[課題項目]:
次の1.～3.の記述が本文の内容と一致するかどうかを、それぞれ「はい」か「いいえ」で答えてください。判断の根拠となる本文の語句をそのまま引用して添えてください。
1. 基板1は、シリコン以外の材料で形成することもできる。
2. 第3パッド電極24は、半導体素子10の素子領域上に位置している。
3. バッファ層2は、チャネル層3の上に設けられる。

[本文]:
::::::::::
図2、3は、第1実施形態の半導体装置100の模式断面図である。
図2は、
図1のA-A’断面の部分断面図である。
図3はB-B’断面の部分断面図である。半導体素子10は、例えばGaN系半導体を用いたHEMT(High Electron Mobility Transistor)である。半導体素子10には、トランジスタとして動作する素子領域とトランジスタとしては動作しない非素子領域がある。半導体素子10において、
図1の破線21で囲った領域に相当する位置が素子領域である。半導体素子10の素子領域上に配線層の第1パッド電極22と第2パッド電極23が位置している。半導体素子10の非素子領域上に配線層の第3パッド電極24が位置している。
図2には、第1電極5側の配線を示しており、
図3には、第2電極6側の配線を示している。
【0014】
半導体素子10は、基板1、バッファ層2、チャネル層3(第1窒化物半導体層)、バリア層4(第2窒化物半導体層)を備える。
【0015】
基板1は、例えば、シリコン(Si)で形成される。シリコン以外にも、例えば、サファイア(Al2O3)や炭化珪素(SiC)を適用することも可能である。
【0016】
基板1上に、バッファ層2が設けられる。バッファ層2は、基板1とチャネル層3との間の格子不整合を緩和する機能を備える。バッファ層2は、例えば、窒化アルミニウムガリウム(AlWGa1-WN(0<W≦1))の多層構造で形成される。
::::::::::
[データ項目]:
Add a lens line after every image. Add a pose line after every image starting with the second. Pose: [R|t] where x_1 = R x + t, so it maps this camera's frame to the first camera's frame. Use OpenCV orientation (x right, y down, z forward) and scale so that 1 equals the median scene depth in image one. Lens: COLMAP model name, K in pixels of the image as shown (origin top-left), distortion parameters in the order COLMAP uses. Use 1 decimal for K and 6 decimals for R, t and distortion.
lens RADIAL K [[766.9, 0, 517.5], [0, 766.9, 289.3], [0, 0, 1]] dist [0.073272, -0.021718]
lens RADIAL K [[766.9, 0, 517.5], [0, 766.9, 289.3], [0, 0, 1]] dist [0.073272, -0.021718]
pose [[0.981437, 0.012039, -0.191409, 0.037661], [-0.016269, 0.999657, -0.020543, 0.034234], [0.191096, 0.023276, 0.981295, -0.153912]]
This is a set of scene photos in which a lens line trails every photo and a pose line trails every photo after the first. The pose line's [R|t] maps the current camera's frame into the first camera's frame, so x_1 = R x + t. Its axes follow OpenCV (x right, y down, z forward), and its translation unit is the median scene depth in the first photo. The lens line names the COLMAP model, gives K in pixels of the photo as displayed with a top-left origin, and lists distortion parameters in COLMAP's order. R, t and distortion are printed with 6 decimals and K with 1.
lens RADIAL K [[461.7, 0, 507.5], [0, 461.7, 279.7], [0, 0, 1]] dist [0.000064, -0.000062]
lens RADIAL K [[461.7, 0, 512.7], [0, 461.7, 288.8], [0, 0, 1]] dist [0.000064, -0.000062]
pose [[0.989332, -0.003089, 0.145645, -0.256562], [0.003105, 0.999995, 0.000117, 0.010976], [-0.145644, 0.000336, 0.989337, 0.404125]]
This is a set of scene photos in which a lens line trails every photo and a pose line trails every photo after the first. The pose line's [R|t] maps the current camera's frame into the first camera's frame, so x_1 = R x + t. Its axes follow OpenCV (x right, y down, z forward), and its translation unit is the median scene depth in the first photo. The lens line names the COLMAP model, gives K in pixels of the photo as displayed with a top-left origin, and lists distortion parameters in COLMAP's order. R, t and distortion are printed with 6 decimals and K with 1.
::::::::::
[結果]:
1. はい。「シリコン以外にも、例えば、サファイア(Al2O3)や炭化珪素(SiC)を適用することも可能である。」
2. いいえ。「半導体素子10の非素子領域上に配線層の第3パッド電極24が位置している。」
3. いいえ。「基板1上に、バッファ層2が設けられる。」